A True Myth – Dean Dickens


If you’re a Christian and have spent any significant amount of time on the internet, you have most definitely read someone mocking the Christian faith. If you’re really lucky, you may have even spotted the type of person who does this by comparing belief in God to belief in Santa and unicorns. Those guys always put a smile on my face; and the inspiration for the name of this blog actually came from an interaction with one such individual.
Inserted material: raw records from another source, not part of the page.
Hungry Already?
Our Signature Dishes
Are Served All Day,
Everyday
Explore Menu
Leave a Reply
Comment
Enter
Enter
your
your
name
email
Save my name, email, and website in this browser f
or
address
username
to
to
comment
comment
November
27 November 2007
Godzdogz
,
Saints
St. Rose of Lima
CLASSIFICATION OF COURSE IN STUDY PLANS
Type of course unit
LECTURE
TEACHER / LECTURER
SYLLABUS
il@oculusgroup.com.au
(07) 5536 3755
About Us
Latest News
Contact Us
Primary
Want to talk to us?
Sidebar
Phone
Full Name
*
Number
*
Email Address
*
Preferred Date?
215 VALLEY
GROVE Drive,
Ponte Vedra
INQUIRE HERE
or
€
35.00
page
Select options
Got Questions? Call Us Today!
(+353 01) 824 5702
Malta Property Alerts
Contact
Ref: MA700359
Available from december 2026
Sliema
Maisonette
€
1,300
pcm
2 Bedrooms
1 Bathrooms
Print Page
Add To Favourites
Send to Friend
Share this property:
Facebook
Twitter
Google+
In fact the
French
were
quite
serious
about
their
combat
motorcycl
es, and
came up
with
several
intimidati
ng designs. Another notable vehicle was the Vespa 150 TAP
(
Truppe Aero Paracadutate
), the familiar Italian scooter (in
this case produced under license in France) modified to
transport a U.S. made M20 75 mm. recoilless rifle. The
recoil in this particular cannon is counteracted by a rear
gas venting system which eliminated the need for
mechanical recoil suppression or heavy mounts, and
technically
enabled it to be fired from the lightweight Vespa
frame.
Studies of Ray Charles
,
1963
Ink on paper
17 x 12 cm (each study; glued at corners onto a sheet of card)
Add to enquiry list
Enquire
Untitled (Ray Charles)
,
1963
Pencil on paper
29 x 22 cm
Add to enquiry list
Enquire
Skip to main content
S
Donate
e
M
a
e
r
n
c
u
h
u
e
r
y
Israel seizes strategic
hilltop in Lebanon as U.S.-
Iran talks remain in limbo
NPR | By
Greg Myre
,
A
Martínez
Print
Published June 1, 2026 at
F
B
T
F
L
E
Once upon a time, in a YouTube comment section, (I know, great way to start a story right?) I made a comment (It was a darker time in my life) about the reliability of the gospel accounts and the testimony of ancient, extra-biblical historians about Jesus of Nazareth. The individual I wrote to replied back and called me a “delusional Christian mythologist.” I thought the insult was pretty creative for an internet troll, not to mention downright hilarious, so it stuck with me for a while. Sometime later, I was reminded of a quote by J.R.R. Tolkien from his essay, “On Fairy Stories.”  The quote reads:

The Gospels contain a fairystory, or a story of a larger kind which embraces all the essence of fairy-stories. They contain many marvels—peculiarly artistic, beautiful, and moving: “mythical” in their perfect, selfcontained significance; and among the marvels is the greatest and most complete conceivable eucatastrophe. But this story has entered History and the primary world; the desire and aspiration of sub-creation has been raised to the fulfillment of Creation. The Birth of Christ is the eucatastrophe of Man’s history. The Resurrection is the eucatastrophe of the story of the Incarnation. This story begins and ends in joy. It has pre-eminently the “inner consistency of reality.” There is no tale ever told that men would rather find was true, and none which so many sceptical men have accepted as true on its own merits. For the Art of it has the supremely convincing tone of Primary Art, that is, of Creation. To reject it leads either to sadness or to wrath.

Like a boss

The gospel is both true and beautiful. With each passing day, I become more convinced of its’ truth and more enraptured by its’ beauty. The atoning work of Christ is fantastic, the eucatastrophy1 of history. It is not just true, a cold and indifferent fact of reality; but neither is it just myth, fascinating and wonderful, yet utterly false. It is the greatest story ever told, True Myth. So genuine and certain, it moves men to believe. So enchanting and aweful2, it moves men to worship. So beautiful and elegant, it moves men to weeping.

1 A word Tolkien coined meaning, in his own words, “the sudden happy turn in a story which pierces you with a joy that brings tears… because it is a sudden glimpse of Truth.” (J.R.R. Tolkien, Letter 89.)
2 Full of awe. It’s a word, I don’t care what the dictionary says.